1 januari a.s. treedt het nieuwe belastingverdrag met Duitsland in werking. Dat verdrag raakt ondernemingen, grensarbeiders, directeuren en pensioengerechtigden die op de een of andere manier een fiscale link hebben met ons buurland. Met name de regels rond ‘vaste inrichting’ oftewel wanneer is er echt sprake van een vestiging in Duitsland verdienen aandacht! Of het nu allemaal goed komt is nog even afwachten. In 2012 werden de gesprekken, na jarenlang discussiëren, afgerond. De gesprekken tussen de Nederlandse en de Duitse fiscale delegaties werden gevoerd in het Engels. Laten we de hoop uit spreken dat beide landen de Engelse fiscale termen op gelijke wijze in hun eigen taal interpreteren.

(Datarecords)
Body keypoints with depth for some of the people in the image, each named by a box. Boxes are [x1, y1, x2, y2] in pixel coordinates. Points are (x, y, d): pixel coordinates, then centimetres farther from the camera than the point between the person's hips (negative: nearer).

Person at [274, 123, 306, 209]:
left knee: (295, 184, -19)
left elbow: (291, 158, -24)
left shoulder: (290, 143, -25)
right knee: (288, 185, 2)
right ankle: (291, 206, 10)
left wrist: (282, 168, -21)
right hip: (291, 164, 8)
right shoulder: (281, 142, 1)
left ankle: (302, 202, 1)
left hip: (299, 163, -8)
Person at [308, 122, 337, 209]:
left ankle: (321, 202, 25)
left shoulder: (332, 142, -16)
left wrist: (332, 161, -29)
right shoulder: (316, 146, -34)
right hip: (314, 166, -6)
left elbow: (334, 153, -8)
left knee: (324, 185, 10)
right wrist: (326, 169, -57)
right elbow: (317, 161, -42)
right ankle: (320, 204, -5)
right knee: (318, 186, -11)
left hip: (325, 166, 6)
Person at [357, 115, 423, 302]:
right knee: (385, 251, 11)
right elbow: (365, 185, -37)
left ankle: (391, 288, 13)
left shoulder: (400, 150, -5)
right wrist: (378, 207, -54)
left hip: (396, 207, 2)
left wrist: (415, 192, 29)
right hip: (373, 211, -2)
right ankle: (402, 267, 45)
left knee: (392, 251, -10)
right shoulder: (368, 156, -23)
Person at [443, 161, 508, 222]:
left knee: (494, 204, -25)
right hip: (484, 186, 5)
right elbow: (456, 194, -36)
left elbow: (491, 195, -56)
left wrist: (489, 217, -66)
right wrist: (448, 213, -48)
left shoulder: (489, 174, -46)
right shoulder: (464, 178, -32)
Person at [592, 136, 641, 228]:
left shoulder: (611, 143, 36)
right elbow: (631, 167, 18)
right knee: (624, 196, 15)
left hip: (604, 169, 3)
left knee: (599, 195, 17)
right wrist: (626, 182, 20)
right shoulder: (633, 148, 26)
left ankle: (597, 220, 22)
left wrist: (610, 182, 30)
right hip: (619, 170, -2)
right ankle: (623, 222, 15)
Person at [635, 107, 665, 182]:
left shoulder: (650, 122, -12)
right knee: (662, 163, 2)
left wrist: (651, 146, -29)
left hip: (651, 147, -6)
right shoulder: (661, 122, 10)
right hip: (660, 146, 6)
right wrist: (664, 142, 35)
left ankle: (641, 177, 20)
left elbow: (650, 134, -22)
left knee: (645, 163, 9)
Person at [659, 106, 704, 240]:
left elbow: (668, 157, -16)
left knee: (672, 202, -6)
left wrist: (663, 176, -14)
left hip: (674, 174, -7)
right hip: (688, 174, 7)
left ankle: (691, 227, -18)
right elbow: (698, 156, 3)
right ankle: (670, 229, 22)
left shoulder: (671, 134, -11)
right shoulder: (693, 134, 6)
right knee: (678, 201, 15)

(Opdrachteisen)
1 – In welk jaar zijn volgens de tekst over het belastingverdrag met Duitsland de gesprekken afgerond?
2 – Welke groepen raakt het nieuwe verdrag volgens de tekst over het belastingverdrag met Duitsland? Noem ze allemaal.
3 – Waarom hoopt de tekst over het belastingverdrag met Duitsland dat beide landen de Engelse fiscale termen op gelijke wijze interpreteren?

(Antwoordenlijst)
1 – In 2012.

2 – Ondernemingen, grensarbeiders, directeuren en pensioengerechtigden die een fiscale link met Duitsland hebben.

3 – De Nederlandse en de Duitse fiscale delegaties voerden hun gesprekken in het Engels. Elk land moet die Engelse fiscale termen daarom in zijn eigen taal interpreteren.